Wednesday, 11 December 2013

God Doesn’t Need To Be My Number One Priority



We live in an era when the word priority is vital and having our priorities linearly listed is apparently virtuous. It seems that December, like no other month challenges that noble standard.

So we end up at the company Christmas party where we avoid discussing shop but have nothing else in common to talk about and in the meantime we are getting further behind on Christmas shopping and then we attend the school concert where our daughter is cast in the role of a sheep or our hyperactive grandson plays the part of a tree when we need to be at home baking and all the while we are free-falling down the list of priorities and watching as they flash by us. (This is not a breathless run-on sentence, it’s just my life.)

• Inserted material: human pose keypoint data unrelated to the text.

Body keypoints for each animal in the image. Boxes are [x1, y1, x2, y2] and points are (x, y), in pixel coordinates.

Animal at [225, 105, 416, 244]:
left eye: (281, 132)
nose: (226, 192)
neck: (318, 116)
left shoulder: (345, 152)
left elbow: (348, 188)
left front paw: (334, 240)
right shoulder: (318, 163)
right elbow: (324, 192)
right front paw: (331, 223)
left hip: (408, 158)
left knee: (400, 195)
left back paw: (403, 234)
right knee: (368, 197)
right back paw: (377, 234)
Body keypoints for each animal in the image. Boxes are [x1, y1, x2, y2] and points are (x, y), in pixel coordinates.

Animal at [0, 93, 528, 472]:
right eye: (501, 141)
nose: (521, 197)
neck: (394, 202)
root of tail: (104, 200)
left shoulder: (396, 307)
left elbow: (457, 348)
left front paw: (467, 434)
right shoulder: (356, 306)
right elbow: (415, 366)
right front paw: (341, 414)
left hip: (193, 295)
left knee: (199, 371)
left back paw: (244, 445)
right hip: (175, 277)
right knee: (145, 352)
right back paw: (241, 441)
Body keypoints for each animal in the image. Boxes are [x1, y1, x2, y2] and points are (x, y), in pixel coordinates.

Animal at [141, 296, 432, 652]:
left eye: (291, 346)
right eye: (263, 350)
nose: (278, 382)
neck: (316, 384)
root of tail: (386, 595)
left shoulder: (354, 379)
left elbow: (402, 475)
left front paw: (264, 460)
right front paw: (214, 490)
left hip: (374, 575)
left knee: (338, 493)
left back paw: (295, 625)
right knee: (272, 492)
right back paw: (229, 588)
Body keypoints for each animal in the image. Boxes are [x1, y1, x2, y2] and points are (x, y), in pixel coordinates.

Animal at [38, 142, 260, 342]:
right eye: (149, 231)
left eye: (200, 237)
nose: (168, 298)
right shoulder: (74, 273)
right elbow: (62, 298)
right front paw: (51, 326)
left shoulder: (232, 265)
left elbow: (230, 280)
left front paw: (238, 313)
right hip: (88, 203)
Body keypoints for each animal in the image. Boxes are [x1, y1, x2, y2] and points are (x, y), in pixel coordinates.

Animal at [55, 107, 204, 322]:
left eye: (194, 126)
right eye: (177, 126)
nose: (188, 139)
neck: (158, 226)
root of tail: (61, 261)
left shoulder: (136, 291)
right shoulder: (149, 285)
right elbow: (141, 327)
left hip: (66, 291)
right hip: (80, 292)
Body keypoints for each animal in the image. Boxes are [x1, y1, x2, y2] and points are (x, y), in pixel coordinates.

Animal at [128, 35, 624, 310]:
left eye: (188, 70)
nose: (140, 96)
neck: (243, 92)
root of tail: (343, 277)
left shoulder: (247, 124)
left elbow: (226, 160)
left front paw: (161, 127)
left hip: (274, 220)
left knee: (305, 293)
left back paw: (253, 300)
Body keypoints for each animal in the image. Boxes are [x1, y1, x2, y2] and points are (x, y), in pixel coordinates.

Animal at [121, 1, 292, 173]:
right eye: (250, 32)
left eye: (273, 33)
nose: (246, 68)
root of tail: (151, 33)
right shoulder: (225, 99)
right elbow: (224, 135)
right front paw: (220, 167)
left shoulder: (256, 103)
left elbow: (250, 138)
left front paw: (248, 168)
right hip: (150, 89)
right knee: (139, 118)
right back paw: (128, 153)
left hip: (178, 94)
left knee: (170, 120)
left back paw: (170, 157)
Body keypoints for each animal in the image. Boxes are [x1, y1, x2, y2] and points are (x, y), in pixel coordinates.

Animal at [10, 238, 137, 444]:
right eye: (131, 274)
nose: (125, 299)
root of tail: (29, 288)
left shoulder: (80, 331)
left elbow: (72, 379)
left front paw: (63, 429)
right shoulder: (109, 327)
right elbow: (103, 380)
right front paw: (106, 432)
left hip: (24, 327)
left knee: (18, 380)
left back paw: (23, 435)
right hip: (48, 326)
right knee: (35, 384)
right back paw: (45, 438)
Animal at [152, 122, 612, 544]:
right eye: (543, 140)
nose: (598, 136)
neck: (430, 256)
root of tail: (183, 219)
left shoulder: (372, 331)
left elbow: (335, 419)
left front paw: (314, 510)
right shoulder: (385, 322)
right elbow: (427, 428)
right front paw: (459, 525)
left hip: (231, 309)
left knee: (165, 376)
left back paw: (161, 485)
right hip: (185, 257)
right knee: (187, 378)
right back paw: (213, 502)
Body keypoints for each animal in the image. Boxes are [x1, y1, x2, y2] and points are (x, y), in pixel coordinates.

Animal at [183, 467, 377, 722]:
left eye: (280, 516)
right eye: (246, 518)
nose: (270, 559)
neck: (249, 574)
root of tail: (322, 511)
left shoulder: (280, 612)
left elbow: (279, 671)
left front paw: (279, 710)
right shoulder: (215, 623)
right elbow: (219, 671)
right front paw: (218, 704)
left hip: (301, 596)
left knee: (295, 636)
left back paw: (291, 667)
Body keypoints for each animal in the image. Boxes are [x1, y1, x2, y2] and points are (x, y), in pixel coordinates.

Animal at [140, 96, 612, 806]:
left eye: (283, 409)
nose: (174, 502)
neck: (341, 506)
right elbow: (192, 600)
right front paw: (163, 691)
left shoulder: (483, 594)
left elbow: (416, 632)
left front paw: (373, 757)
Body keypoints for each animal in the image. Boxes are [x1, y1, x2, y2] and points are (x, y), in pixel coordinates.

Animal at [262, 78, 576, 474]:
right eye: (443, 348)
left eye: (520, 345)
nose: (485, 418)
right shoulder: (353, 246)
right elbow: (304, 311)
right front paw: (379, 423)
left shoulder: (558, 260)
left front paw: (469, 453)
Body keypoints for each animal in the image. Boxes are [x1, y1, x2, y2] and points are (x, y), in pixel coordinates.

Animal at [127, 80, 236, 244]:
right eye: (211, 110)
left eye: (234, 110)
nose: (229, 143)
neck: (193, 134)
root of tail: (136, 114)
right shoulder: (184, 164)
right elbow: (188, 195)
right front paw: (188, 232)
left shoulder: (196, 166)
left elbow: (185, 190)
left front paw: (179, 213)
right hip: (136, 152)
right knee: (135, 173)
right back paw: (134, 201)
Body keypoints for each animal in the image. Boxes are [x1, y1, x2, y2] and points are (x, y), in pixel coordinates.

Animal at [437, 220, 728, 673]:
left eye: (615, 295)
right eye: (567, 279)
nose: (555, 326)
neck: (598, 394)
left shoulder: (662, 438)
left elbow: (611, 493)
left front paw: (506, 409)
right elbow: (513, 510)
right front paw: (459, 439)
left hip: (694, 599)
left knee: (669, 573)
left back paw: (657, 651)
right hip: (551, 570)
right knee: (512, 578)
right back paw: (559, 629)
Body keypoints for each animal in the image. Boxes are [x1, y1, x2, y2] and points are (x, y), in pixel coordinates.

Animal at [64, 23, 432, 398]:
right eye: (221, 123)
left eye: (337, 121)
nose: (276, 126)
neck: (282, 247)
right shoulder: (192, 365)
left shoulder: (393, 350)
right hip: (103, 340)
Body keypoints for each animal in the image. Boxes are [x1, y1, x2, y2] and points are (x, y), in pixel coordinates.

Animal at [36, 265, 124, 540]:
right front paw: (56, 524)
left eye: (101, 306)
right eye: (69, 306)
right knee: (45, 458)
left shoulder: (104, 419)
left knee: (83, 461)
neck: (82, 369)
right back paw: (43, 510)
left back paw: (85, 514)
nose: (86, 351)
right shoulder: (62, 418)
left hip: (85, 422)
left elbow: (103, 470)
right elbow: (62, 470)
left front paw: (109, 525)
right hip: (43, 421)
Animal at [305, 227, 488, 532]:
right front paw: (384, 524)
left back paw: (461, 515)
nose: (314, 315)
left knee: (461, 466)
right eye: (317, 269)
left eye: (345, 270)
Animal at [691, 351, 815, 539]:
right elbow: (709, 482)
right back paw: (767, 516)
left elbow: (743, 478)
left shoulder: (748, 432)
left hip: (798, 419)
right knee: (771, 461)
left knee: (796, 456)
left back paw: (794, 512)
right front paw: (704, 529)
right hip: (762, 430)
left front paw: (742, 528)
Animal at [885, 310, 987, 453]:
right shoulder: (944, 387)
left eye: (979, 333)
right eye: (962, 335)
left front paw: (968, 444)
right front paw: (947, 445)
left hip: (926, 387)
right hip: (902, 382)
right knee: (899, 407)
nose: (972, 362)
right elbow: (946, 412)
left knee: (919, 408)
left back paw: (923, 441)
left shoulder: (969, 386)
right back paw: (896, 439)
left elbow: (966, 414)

So what do we do with the priority list? You know, the one that has God first, spouse second, family third, church fourth, work fifth, social life sixth etc. It sounds good in theory but it doesn’t function in the real world. If God is a higher priority than my spouse, how would that be demonstrated? If my spouse is a higher priority than my job how does that play out when I tell my boss I am going to be late for work or not coming to work at all because my spouse is a priority? How does a husband explain to his wife that she is a priority while he spends his evening running a shuttle service for his kids? How does a new mother explain to her three-month-old twins that their daddy is a priority and they will therefore not be getting attention right now?

Let me suggest that I start by taking God off the top of my priority list and place Him instead as the hub or at the centre of the spoked wheel of my life. Then my relationship with God determines how I relate to all the other relationships in my life. A healthy relationship with my spouse includes spending time with my children. A healthy relationship with my children should include a component of church life. If my wife is an accountant, both of us will realize that tax time is particularly busy.  She will then not be pressured to change her work priority just to please me. Instead part of her commitment to me will be demonstrated by not caving into my inappropriate demands on her time at the busiest time of the year. This will prompt me to be the husband God intends me to be.

God never calls me to be committed to one relationship at the expense of another. And because of that I am capable of being all the person He wants me to be – even in December.